Pet Semetary
Entertainment

Pet Semetary Should Play Dead

It’s hard to say goodbye to our pets. They bring such joy to our lives when they beg for food throughout the entirety of dinner or chew through pillows, so it’s difficult to imagine a life without them.

But if they came back with a missing eyeball, a constantly loud hiss, and the intention to kill your family, maybe saying goodbye wouldn’t be so hard after all.

That’s the dilemma Louis, played by Jason Clarke, faces when he moves his family out to the Middle of Nowhere, Massachusetts. Life was a fur ball of happiness until his neighbor Judd, played by John Lithgow, introduced Louis to the Pet Semetary on his property.

When Louis’s cat dies, Judd helps him burry it at the Semetary (on Halloween night on the side of a dangerous cliff, of course).

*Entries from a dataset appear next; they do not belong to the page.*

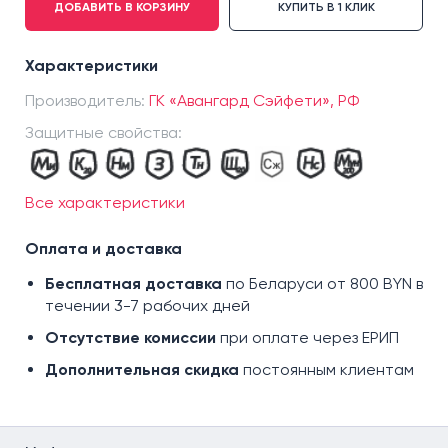
ДОБАВИТЬ В КОРЗИНУ
КУПИТЬ В 1 КЛИК
р.38
р.41
Характеристики
р.42
Производитель:
р.43
ГК «Авангард Сэйфети», РФ
р.44
Защитные свойства:
р.45
р.46
Все характеристики
р.47
Оплата и доставка
Бесплатная доставка
по Беларуси от 800 BYN в
течении 3-7 рабочих дней
Отсутствие комиссии
при оплате через ЕРИП
Дополнительная скидка
постоянным клиентам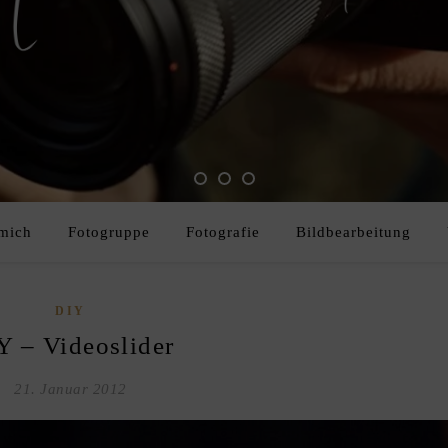
mich
Fotogruppe
Fotografie
Bildbearbeitung
DIY
Y – Videoslider
21. Januar 2012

The next day, the cat is back alive and kicking, or shall I say, scratching. This raises the question: could Louis resurrect anything or anyone?

Here’s a better question: could you watch this movie without rolling your eyes ten times?

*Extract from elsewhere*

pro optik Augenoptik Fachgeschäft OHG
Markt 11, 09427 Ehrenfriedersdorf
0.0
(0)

I’m all for horror films, but there are plenty throw-away titles in the genre that follow the same

 formulaic grave plot, and Pet Semetary fits right in.

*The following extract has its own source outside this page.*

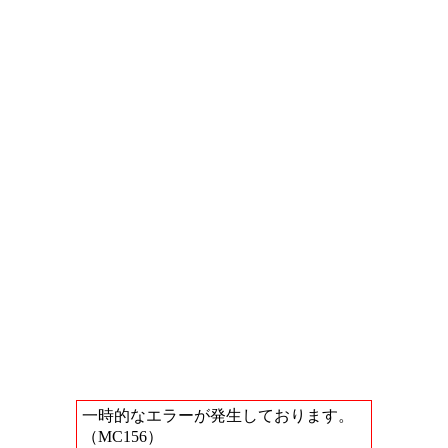
一時的なエラーが発生しております。
（MC156）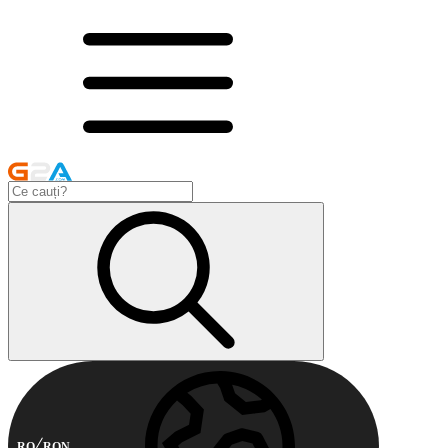
RO
RON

There aren’t any natural thrills, but rather, plenty of cheap jump scares.

The film features more jump scares than there are natural thrills. It doesn’t try to scare you by the terror slowly unraveling, but through a truck driving really fast in front of the house.

The plot’s as exciting as the cheap thrills.

It does take a nice twist towards the middle, but it goes completely off the rails towards the end.

There came a point where I motioned for my shovel and was ready to dig a spot for myself because I couldn’t take the absurdity.

With a culmination of the flat frights and laughable story, it’s a fast moving truck towards disaster that Clarke and Lithgrow can’t stop.

They’re both respectable actors, but their standards dropped to six feet under this time.

Your time and money will be in the same place too. Instead of visiting the Pet Semetary, just hold your dearest pet close for the night and watch Air Bud.

It’s a much less worry free option, that is, until the litter box is kicked over again.